Le retable des Rois Mages (Drei König Altar)
Vue partielle du volet droit du retable
Sur ce portrait, on peut voir les yeux globuleux de Jeanne
L'aveu au Roi René
En robe verte et le marlin des Charbonniers à la main
Là encore, les yeux exorbités!
Le retable de Gand
Vue partielle du volet des Chevaliers du Christ sur le Retable de Gand
Là encore, on note la taille des paupières...
Et la liste n'est pas close...
En fait, on peut résumer les découvertes faites quant au physique de Jeanne, en ne se contentant pas seulement de l'apparence des yeux !
Les différents signes cliniques à prendre en considération.
- L'aménorrhée citée par Jean d'Aulon, son écuyer qui l'habille : Il nous informe que la Pucelle ne souffrait pas "de la maladie secrète des femmes"
- Les grandes mains : L'information ici nous est transmise par Serguei Gorbenko, suite à la découverte des restes de Jeanne dans la crypte de Dunois, en la basilique de Cléry saint André.
- La poitrine de Jeanne : On a là les témoignages de d'Aulon et de d'Alençon, qui témoignent sur "les tétins qu'elle avait fort beaux".
- D'autres témoignages évoquent l'absence de toison pubienne de Jeanne...
- Sans oublier la taille de l'héroine, que Gorbenko a estimée, au vu de la longueur des fémur et tibia de ses restes, à 1.74/1.75m, ce qui reste une taille inhabituelle pour une femme du Moyen-âge !
Quelles pathologies peuvent produire ces types de désordre ?
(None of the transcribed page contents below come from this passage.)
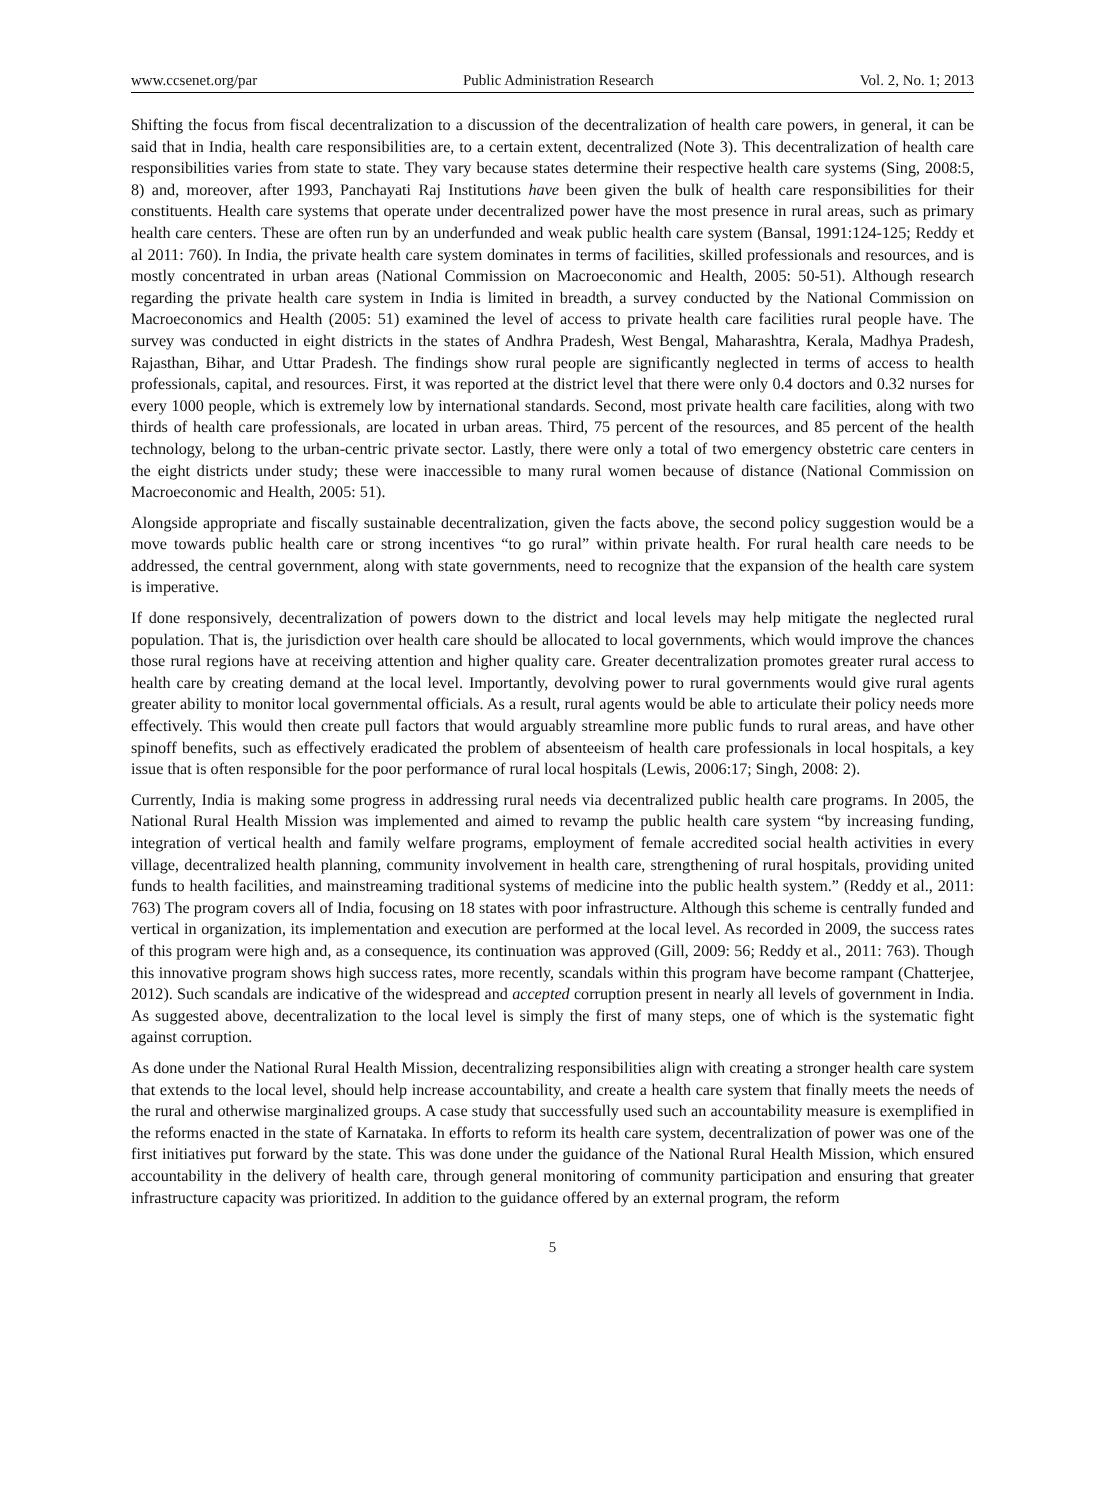www.ccsenet.org/par Public Administration Research Vol. 2, No. 1; 2013
Shifting the focus from fiscal decentralization to a discussion of the decentralization of health care powers, in general, it can be said that in India, health care responsibilities are, to a certain extent, decentralized (Note 3). This decentralization of health care responsibilities varies from state to state. They vary because states determine their respective health care systems (Sing, 2008:5, 8) and, moreover, after 1993, Panchayati Raj Institutions have been given the bulk of health care responsibilities for their constituents. Health care systems that operate under decentralized power have the most presence in rural areas, such as primary health care centers. These are often run by an underfunded and weak public health care system (Bansal, 1991:124-125; Reddy et al 2011: 760). In India, the private health care system dominates in terms of facilities, skilled professionals and resources, and is mostly concentrated in urban areas (National Commission on Macroeconomic and Health, 2005: 50-51). Although research regarding the private health care system in India is limited in breadth, a survey conducted by the National Commission on Macroeconomics and Health (2005: 51) examined the level of access to private health care facilities rural people have. The survey was conducted in eight districts in the states of Andhra Pradesh, West Bengal, Maharashtra, Kerala, Madhya Pradesh, Rajasthan, Bihar, and Uttar Pradesh. The findings show rural people are significantly neglected in terms of access to health professionals, capital, and resources. First, it was reported at the district level that there were only 0.4 doctors and 0.32 nurses for every 1000 people, which is extremely low by international standards. Second, most private health care facilities, along with two thirds of health care professionals, are located in urban areas. Third, 75 percent of the resources, and 85 percent of the health technology, belong to the urban-centric private sector. Lastly, there were only a total of two emergency obstetric care centers in the eight districts under study; these were inaccessible to many rural women because of distance (National Commission on Macroeconomic and Health, 2005: 51).
Alongside appropriate and fiscally sustainable decentralization, given the facts above, the second policy suggestion would be a move towards public health care or strong incentives “to go rural” within private health. For rural health care needs to be addressed, the central government, along with state governments, need to recognize that the expansion of the health care system is imperative.
If done responsively, decentralization of powers down to the district and local levels may help mitigate the neglected rural population. That is, the jurisdiction over health care should be allocated to local governments, which would improve the chances those rural regions have at receiving attention and higher quality care. Greater decentralization promotes greater rural access to health care by creating demand at the local level. Importantly, devolving power to rural governments would give rural agents greater ability to monitor local governmental officials. As a result, rural agents would be able to articulate their policy needs more effectively. This would then create pull factors that would arguably streamline more public funds to rural areas, and have other spinoff benefits, such as effectively eradicated the problem of absenteeism of health care professionals in local hospitals, a key issue that is often responsible for the poor performance of rural local hospitals (Lewis, 2006:17; Singh, 2008: 2).
Currently, India is making some progress in addressing rural needs via decentralized public health care programs. In 2005, the National Rural Health Mission was implemented and aimed to revamp the public health care system “by increasing funding, integration of vertical health and family welfare programs, employment of female accredited social health activities in every village, decentralized health planning, community involvement in health care, strengthening of rural hospitals, providing united funds to health facilities, and mainstreaming traditional systems of medicine into the public health system.” (Reddy et al., 2011: 763) The program covers all of India, focusing on 18 states with poor infrastructure. Although this scheme is centrally funded and vertical in organization, its implementation and execution are performed at the local level. As recorded in 2009, the success rates of this program were high and, as a consequence, its continuation was approved (Gill, 2009: 56; Reddy et al., 2011: 763). Though this innovative program shows high success rates, more recently, scandals within this program have become rampant (Chatterjee, 2012). Such scandals are indicative of the widespread and accepted corruption present in nearly all levels of government in India. As suggested above, decentralization to the local level is simply the first of many steps, one of which is the systematic fight against corruption.
As done under the National Rural Health Mission, decentralizing responsibilities align with creating a stronger health care system that extends to the local level, should help increase accountability, and create a health care system that finally meets the needs of the rural and otherwise marginalized groups. A case study that successfully used such an accountability measure is exemplified in the reforms enacted in the state of Karnataka. In efforts to reform its health care system, decentralization of power was one of the first initiatives put forward by the state. This was done under the guidance of the National Rural Health Mission, which ensured accountability in the delivery of health care, through general monitoring of community participation and ensuring that greater infrastructure capacity was prioritized. In addition to the guidance offered by an external program, the reform
5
- Une tumeur hypophysaire bénigne.
- Une hypertrophie thyroïdienne.
On peut envisager pour Jeanne une acromégalie avant la puberté, qui aurait entrainé, d'une part le gigantisme qu'elle affiche (et qui a certainement conduit à son choix dans cette mission), et en même temps la taille de ses mains, et d'autre part une insuffisance surrénale qui va entrainer une hypersécrétion de prolactine, responsable de la croissance des seins, une diminution de la pilosité, ainsi qu'une diminution du taux d'hormones sexuelles conduisant à une aménorrhée.
Existe-t-il des marqueurs de cette ou ces pathologies dans le squelette ?
Certainement des lecteurs auront-ils la compétence pour répondre à cette question... Si oui, nous pourrions consulter Serguei Gorbenko, qui a pu,(et certainement dû) analyser en profondeur les ossements retrouvés à Cléry Saint André.